Top of Information provided

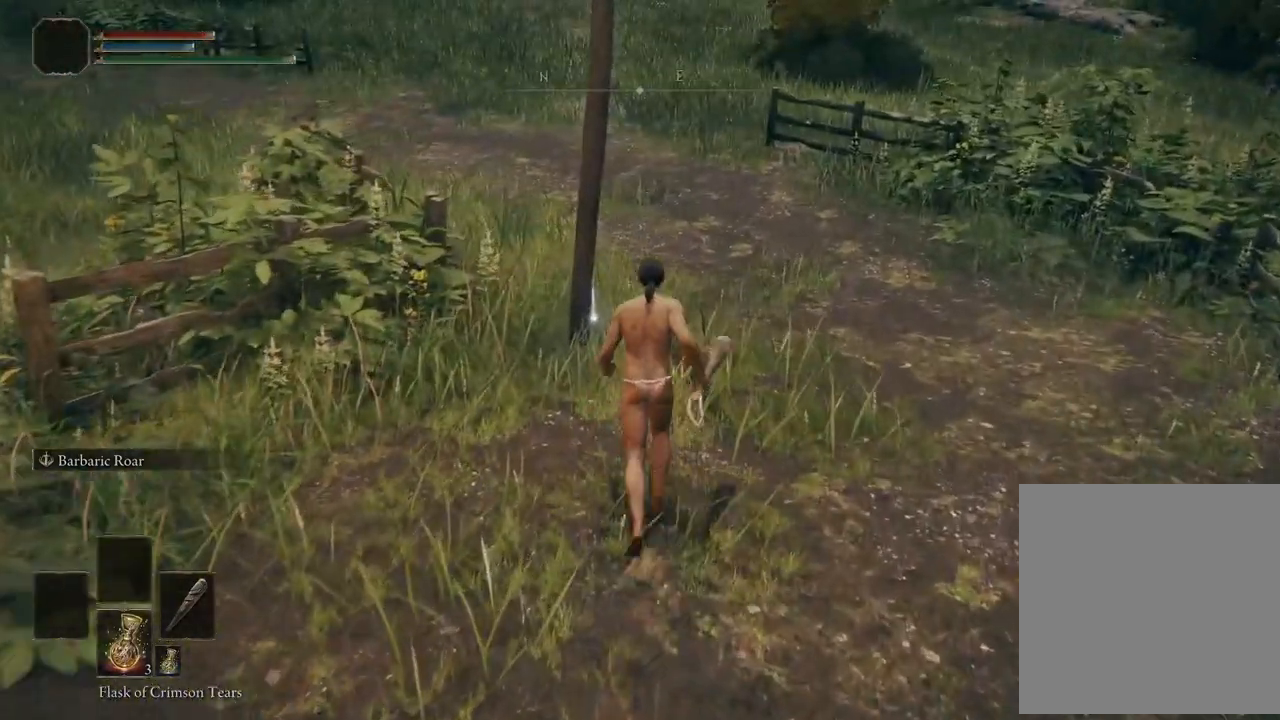
{"buttons": [], "left_stick": "up", "right_stick": "center", "events": []}
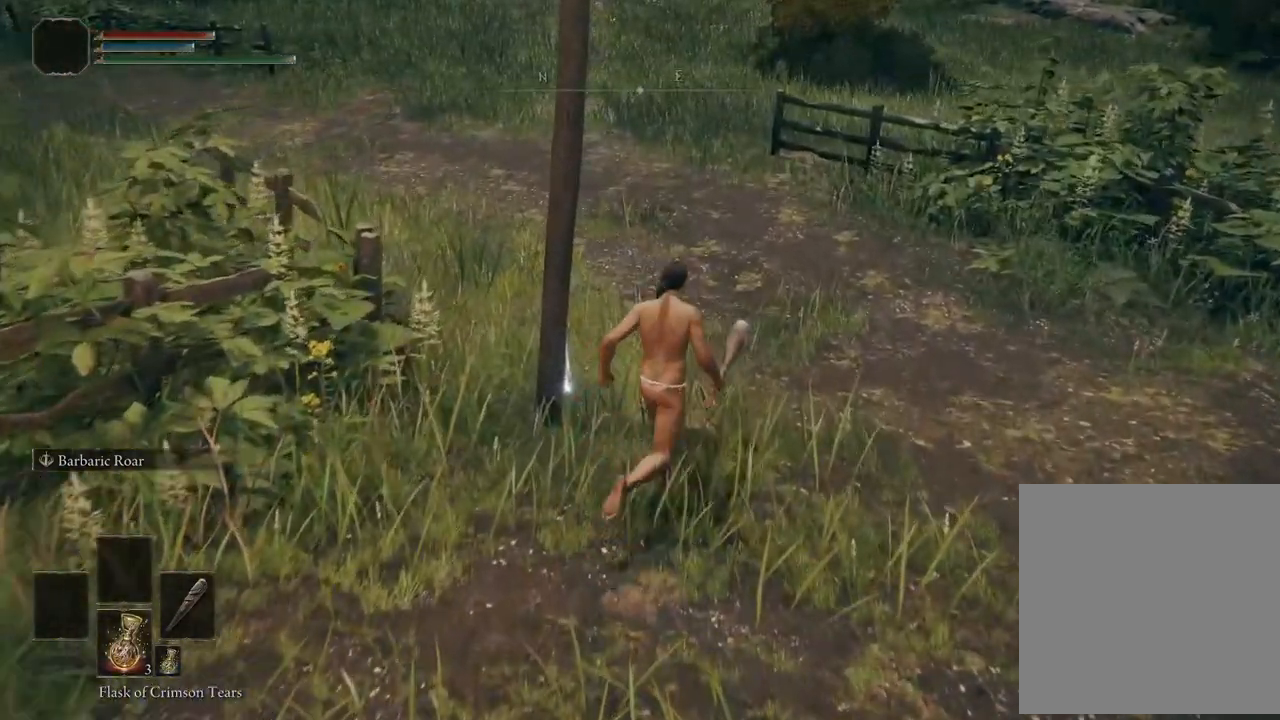
{"buttons": [], "left_stick": "up", "right_stick": "center", "events": [[50, "right_stick", "down-left"], [100, "left_stick", "center"], [400, "left_stick", "up"], [400, "right_stick", "center"]]}
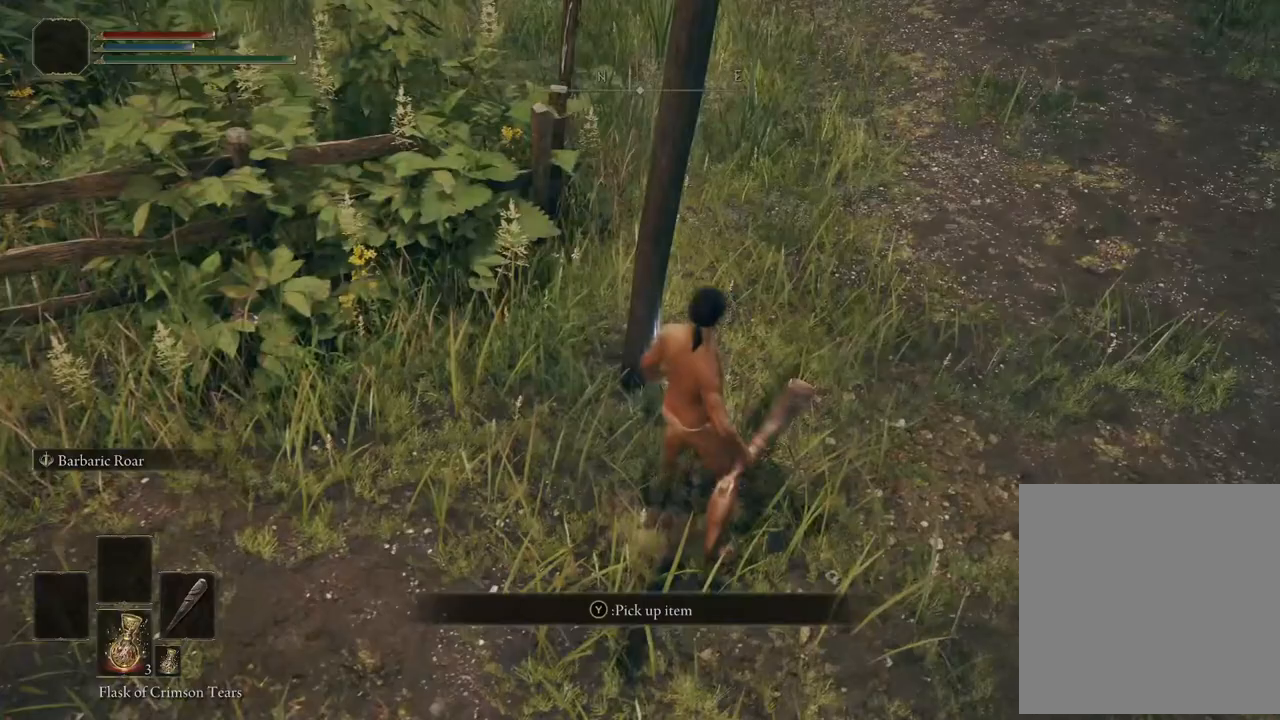
{"buttons": [], "left_stick": "up", "right_stick": "center", "events": [[83, "left_stick", "center"], [317, "left_stick", "up"]]}
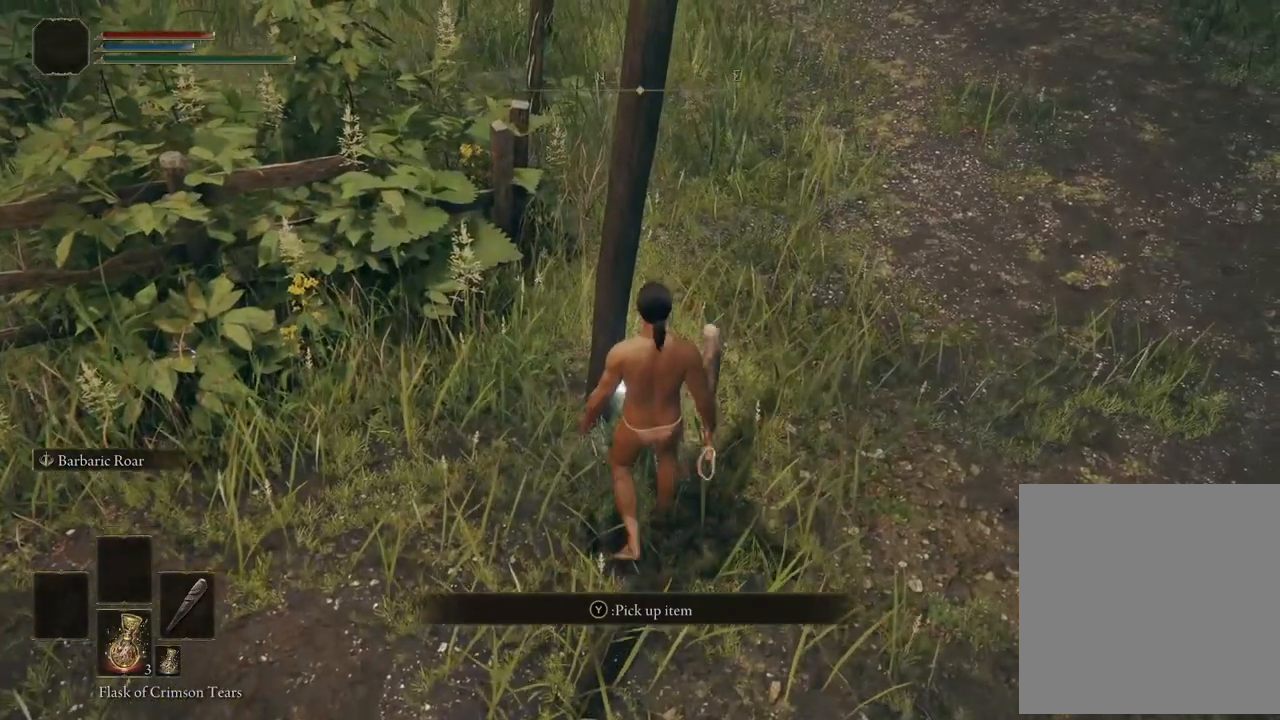
{"buttons": ["Y"], "left_stick": "center", "right_stick": "center", "events": [[17, "left_stick", "center"], [250, "left_stick", "up-left"], [400, "left_stick", "up-right"], [467, "left_stick", "center"], [483, "Y", "down"]]}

Bottom of Information provided

### About this exercise
Repeat the lines above exactly, and keep every picture out.

### Task response
{"buttons": [], "left_stick": "up", "right_stick": "center", "events": []}
{"buttons": [], "left_stick": "up", "right_stick": "center", "events": [[50, "right_stick", "down-left"], [100, "left_stick", "center"], [400, "left_stick", "up"], [400, "right_stick", "center"]]}
{"buttons": [], "left_stick": "up", "right_stick": "center", "events": [[83, "left_stick", "center"], [317, "left_stick", "up"]]}
{"buttons": ["Y"], "left_stick": "center", "right_stick": "center", "events": [[17, "left_stick", "center"], [250, "left_stick", "up-left"], [400, "left_stick", "up-right"], [467, "left_stick", "center"], [483, "Y", "down"]]}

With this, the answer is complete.